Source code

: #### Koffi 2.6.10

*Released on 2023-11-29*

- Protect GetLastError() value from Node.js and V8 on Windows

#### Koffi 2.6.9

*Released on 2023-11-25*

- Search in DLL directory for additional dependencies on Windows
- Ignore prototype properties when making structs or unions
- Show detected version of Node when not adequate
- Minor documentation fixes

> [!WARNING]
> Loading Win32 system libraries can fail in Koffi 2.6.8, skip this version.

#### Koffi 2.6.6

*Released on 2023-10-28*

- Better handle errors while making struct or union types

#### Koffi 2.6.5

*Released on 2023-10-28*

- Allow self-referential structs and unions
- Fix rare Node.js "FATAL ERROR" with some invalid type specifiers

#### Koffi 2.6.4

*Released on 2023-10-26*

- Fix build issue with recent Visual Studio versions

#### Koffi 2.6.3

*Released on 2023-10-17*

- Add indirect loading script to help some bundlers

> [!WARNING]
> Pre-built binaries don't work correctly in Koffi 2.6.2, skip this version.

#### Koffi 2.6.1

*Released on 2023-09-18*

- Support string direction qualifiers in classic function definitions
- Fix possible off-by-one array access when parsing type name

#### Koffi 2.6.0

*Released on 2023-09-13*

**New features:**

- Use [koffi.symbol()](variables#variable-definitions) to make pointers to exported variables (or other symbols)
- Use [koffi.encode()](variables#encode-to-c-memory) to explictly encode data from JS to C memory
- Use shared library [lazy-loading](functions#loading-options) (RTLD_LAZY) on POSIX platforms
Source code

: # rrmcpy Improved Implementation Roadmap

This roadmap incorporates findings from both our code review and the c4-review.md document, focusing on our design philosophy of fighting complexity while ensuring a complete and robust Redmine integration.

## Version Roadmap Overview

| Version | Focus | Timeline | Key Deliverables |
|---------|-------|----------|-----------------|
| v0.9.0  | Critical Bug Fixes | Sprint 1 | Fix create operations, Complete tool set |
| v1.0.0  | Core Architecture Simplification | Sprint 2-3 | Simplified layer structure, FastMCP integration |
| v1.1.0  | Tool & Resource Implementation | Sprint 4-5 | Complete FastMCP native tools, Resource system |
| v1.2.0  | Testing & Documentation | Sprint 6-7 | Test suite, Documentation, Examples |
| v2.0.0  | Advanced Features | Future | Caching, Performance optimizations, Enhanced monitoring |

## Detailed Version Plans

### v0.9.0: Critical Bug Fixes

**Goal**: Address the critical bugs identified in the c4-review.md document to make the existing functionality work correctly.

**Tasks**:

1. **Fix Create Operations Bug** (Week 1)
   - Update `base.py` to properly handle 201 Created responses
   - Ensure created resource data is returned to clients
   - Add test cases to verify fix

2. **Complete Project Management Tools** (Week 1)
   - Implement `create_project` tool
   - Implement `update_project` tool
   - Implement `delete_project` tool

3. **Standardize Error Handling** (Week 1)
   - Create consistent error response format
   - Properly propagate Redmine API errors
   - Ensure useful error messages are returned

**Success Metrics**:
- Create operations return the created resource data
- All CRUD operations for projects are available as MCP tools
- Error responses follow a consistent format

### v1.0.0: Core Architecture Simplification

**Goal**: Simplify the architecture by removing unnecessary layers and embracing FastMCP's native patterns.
════════════════════
**Brief:**
Return each line of the data where the word "Sprint" appears.

**Response:**
| v0.9.0  | Critical Bug Fixes | Sprint 1 | Fix create operations, Complete tool set |
| v1.0.0  | Core Architecture Simplification | Sprint 2-3 | Simplified layer structure, FastMCP integration |
| v1.1.0  | Tool & Resource Implementation | Sprint 4-5 | Complete FastMCP native tools, Resource system |
| v1.2.0  | Testing & Documentation | Sprint 6-7 | Test suite, Documentation, Examples |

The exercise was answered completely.